=== Begin Enclosure ===
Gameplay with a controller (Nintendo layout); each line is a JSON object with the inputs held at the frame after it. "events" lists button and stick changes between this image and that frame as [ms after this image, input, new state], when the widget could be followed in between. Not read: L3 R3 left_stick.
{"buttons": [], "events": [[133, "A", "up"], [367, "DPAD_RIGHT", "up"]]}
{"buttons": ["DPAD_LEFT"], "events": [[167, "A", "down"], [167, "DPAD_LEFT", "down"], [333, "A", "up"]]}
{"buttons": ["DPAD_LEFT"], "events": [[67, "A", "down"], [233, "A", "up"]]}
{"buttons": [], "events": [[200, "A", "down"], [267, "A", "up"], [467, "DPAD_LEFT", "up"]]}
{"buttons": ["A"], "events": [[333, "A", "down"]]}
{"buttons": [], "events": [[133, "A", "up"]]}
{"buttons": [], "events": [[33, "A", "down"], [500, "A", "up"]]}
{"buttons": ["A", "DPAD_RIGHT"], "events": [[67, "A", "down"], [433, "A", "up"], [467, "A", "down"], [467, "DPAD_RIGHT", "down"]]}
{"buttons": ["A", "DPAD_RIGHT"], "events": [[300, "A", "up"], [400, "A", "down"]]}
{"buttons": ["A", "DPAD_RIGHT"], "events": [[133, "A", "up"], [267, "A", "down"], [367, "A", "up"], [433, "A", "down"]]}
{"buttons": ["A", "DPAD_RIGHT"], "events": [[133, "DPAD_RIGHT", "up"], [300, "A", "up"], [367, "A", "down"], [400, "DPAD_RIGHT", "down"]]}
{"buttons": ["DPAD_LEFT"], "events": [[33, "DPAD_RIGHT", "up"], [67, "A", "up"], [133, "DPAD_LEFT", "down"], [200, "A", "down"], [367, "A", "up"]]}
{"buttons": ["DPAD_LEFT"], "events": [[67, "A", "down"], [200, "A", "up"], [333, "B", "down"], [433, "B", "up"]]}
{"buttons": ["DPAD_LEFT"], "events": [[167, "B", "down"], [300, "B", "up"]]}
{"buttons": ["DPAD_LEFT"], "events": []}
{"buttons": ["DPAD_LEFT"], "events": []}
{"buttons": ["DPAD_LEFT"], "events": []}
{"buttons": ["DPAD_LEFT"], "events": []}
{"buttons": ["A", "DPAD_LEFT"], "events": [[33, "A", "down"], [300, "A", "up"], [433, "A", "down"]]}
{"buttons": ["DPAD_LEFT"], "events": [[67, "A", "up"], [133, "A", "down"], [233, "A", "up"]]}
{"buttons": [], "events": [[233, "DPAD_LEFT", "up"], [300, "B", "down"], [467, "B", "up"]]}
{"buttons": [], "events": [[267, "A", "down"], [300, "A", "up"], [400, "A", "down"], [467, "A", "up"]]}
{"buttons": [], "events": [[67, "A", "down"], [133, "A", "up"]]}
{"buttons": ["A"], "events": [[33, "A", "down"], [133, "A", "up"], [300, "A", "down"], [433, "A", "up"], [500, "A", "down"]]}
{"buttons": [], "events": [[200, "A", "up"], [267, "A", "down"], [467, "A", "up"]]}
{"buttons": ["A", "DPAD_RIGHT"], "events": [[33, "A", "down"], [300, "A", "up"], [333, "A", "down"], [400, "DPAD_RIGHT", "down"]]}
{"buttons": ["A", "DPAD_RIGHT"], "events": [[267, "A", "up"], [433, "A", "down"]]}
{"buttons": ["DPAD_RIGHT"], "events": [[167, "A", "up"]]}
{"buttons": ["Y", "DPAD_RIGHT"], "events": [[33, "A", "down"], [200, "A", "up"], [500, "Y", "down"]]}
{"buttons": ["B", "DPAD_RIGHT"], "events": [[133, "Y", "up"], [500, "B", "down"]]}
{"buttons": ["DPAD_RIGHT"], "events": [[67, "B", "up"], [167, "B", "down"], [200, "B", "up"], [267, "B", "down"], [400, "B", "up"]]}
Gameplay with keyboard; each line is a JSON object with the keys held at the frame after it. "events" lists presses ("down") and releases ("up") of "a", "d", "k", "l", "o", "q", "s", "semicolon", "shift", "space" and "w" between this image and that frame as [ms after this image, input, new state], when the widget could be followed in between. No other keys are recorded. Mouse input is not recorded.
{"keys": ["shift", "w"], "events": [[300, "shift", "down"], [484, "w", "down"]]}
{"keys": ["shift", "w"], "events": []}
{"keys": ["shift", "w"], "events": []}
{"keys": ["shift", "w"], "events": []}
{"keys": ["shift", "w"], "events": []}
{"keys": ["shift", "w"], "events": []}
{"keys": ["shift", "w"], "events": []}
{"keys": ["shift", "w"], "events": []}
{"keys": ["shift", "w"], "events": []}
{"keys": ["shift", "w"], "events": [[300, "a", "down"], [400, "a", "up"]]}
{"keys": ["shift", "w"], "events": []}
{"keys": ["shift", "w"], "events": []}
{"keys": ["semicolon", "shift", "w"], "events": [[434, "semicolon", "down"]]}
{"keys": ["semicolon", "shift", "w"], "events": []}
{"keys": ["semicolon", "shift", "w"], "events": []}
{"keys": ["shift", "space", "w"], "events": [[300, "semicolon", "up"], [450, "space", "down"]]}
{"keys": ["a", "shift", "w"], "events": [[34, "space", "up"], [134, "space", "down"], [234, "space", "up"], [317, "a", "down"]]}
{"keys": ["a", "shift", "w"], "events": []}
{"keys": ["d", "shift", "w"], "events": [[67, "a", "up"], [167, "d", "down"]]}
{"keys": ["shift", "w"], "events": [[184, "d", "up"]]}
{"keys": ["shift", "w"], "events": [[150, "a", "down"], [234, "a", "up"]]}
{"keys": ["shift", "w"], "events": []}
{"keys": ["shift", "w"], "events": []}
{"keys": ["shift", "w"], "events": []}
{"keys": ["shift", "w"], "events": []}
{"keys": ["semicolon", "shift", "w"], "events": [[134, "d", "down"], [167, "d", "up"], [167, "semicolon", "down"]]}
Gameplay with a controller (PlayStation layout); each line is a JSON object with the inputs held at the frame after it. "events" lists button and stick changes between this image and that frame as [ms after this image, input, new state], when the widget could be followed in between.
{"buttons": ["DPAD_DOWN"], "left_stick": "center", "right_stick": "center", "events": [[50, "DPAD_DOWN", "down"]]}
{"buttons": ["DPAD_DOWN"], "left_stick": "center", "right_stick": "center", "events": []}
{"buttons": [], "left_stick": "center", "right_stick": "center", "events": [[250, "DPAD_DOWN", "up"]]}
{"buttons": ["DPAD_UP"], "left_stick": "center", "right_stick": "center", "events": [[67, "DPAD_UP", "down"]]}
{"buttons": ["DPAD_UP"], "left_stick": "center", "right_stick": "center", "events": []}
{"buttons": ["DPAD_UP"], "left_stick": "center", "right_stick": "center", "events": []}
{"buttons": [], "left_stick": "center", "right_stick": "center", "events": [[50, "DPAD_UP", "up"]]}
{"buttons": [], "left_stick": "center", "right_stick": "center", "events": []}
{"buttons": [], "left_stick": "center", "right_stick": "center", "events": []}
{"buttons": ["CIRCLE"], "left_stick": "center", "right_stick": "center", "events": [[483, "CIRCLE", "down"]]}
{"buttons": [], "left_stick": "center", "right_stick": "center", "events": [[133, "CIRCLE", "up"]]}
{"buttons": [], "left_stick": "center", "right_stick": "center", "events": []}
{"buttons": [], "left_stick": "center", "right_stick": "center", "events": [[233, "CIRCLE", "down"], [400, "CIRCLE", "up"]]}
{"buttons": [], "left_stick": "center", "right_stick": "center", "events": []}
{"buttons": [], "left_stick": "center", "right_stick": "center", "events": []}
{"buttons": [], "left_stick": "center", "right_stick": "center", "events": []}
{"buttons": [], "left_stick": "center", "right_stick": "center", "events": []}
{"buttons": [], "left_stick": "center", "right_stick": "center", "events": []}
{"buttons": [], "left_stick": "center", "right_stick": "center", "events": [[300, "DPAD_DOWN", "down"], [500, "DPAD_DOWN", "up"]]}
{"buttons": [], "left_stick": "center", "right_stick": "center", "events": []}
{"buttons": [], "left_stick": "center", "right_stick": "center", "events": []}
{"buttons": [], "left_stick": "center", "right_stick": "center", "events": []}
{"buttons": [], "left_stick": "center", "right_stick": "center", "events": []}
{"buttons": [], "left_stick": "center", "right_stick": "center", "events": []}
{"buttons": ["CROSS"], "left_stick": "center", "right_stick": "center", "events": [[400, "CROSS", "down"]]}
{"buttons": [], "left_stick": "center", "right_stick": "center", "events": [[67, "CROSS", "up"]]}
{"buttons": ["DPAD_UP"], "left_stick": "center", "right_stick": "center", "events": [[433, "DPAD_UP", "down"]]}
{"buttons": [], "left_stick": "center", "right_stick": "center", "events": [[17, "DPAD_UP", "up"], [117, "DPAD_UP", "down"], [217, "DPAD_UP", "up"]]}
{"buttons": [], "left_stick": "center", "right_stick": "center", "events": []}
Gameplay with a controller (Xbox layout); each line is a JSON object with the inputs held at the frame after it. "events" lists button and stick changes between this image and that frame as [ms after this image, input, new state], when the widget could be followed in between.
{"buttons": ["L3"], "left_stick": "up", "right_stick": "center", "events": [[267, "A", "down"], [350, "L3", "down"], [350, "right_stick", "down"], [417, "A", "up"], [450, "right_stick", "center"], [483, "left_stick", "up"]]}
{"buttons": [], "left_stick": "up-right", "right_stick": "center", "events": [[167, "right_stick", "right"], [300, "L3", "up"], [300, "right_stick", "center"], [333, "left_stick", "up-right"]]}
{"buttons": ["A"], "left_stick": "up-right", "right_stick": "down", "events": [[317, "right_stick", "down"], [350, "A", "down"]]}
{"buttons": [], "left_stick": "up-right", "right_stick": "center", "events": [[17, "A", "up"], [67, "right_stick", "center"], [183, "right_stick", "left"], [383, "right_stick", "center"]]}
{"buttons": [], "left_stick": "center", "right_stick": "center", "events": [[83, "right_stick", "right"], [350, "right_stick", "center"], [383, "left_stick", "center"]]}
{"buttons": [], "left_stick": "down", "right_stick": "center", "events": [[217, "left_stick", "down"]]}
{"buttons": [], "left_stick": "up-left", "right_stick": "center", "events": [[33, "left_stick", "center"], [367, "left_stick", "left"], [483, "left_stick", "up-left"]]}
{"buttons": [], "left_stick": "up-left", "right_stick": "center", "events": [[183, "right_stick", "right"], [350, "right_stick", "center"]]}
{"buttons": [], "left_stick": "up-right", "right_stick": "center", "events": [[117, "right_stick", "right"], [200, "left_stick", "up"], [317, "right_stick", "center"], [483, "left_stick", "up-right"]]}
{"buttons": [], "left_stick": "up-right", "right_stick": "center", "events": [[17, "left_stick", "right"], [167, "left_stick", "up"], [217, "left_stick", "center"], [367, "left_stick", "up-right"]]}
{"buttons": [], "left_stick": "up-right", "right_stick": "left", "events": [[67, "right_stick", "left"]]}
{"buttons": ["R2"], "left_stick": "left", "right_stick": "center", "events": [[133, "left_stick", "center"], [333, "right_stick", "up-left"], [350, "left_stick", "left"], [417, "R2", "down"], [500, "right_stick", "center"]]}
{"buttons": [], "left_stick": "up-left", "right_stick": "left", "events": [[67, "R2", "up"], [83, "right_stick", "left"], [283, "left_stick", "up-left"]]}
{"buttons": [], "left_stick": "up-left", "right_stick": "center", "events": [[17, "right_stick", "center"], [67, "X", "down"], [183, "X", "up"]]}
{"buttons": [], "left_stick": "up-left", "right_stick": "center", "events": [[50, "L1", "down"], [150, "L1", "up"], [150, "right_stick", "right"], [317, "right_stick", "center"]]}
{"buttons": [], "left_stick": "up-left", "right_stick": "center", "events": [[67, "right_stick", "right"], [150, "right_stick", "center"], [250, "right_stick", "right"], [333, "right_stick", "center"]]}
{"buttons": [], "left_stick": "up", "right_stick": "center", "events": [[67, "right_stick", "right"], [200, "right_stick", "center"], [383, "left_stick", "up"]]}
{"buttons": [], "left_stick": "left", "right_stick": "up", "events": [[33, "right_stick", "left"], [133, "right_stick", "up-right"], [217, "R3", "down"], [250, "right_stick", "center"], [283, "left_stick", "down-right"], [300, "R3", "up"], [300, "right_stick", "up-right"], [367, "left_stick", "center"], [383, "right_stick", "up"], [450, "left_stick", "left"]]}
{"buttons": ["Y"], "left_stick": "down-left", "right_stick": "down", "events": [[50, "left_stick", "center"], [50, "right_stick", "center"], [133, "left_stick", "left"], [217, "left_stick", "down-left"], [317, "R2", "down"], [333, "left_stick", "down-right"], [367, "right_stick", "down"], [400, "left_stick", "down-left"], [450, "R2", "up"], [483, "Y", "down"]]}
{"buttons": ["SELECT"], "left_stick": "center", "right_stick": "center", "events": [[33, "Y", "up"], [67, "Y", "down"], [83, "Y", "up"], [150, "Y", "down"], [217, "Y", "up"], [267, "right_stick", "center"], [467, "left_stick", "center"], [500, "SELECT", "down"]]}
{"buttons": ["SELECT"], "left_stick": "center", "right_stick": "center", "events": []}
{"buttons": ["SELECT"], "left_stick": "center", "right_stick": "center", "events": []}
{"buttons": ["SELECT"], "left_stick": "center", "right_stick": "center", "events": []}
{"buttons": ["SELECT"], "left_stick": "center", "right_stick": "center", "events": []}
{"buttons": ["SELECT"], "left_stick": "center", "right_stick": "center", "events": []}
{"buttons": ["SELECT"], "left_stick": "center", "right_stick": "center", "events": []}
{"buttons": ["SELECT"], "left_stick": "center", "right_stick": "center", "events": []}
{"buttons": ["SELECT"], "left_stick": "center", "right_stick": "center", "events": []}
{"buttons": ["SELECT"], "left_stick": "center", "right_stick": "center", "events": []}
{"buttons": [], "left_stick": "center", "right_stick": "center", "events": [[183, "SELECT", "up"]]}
=== End Enclosure ===
» WORK ORDER: Wherever a line in the data above holds "CROSS", copy that line.

» THE COMPLETED TASK:
{"buttons": ["CROSS"], "left_stick": "center", "right_stick": "center", "events": [[400, "CROSS", "down"]]}
{"buttons": [], "left_stick": "center", "right_stick": "center", "events": [[67, "CROSS", "up"]]}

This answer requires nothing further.